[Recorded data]

* Begin *

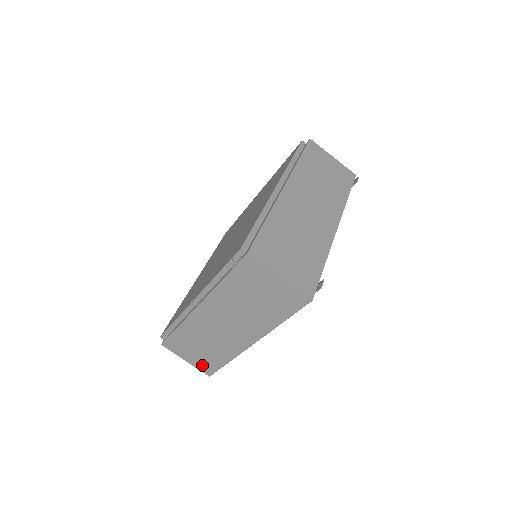
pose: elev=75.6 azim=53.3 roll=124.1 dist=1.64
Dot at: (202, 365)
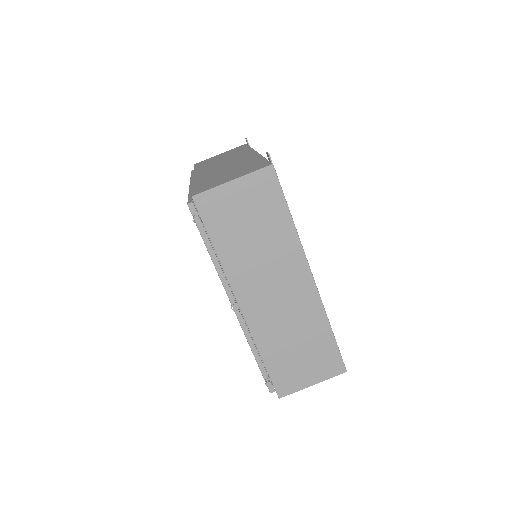
Dot at: (326, 368)
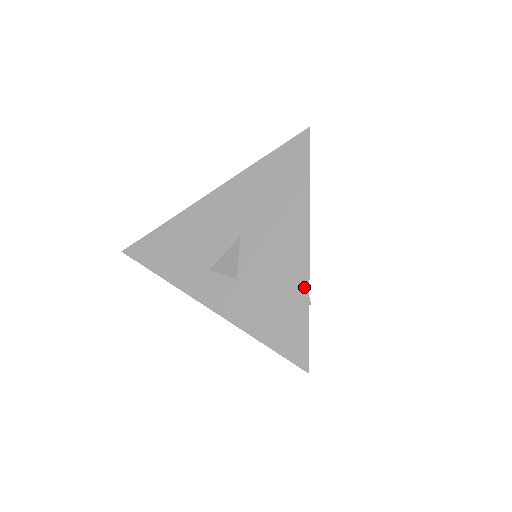
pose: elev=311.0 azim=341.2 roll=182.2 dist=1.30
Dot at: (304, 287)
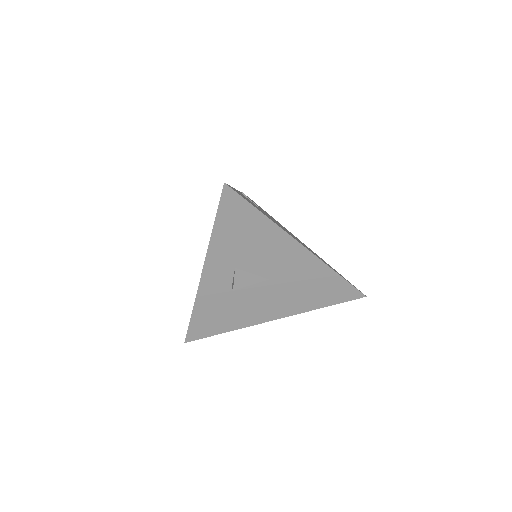
Dot at: (241, 326)
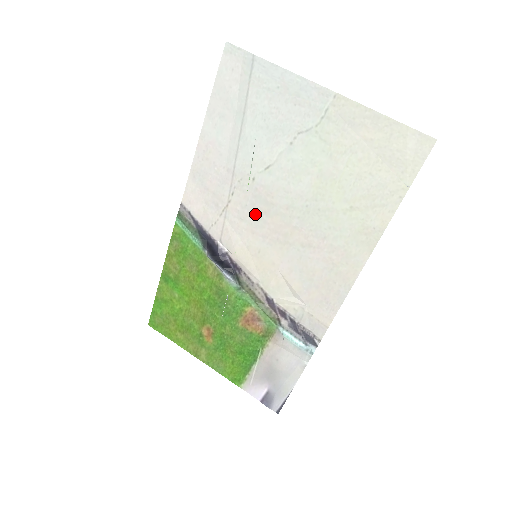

* End *

Stated problem: Reproduce every line of the items above and raise each coordinate in the dot positions given for the second view of each pair by 26, leaving the first-view lines unchanged. Leave the pictures out of your reply.

Response:
pose: elev=75.6 azim=53.3 roll=124.1 dist=1.64
Dot at: (202, 365)
Dot at: (352, 394)
pose: elev=311.0 azim=341.2 roll=182.2 dist=1.30
Dot at: (304, 287)
Dot at: (267, 352)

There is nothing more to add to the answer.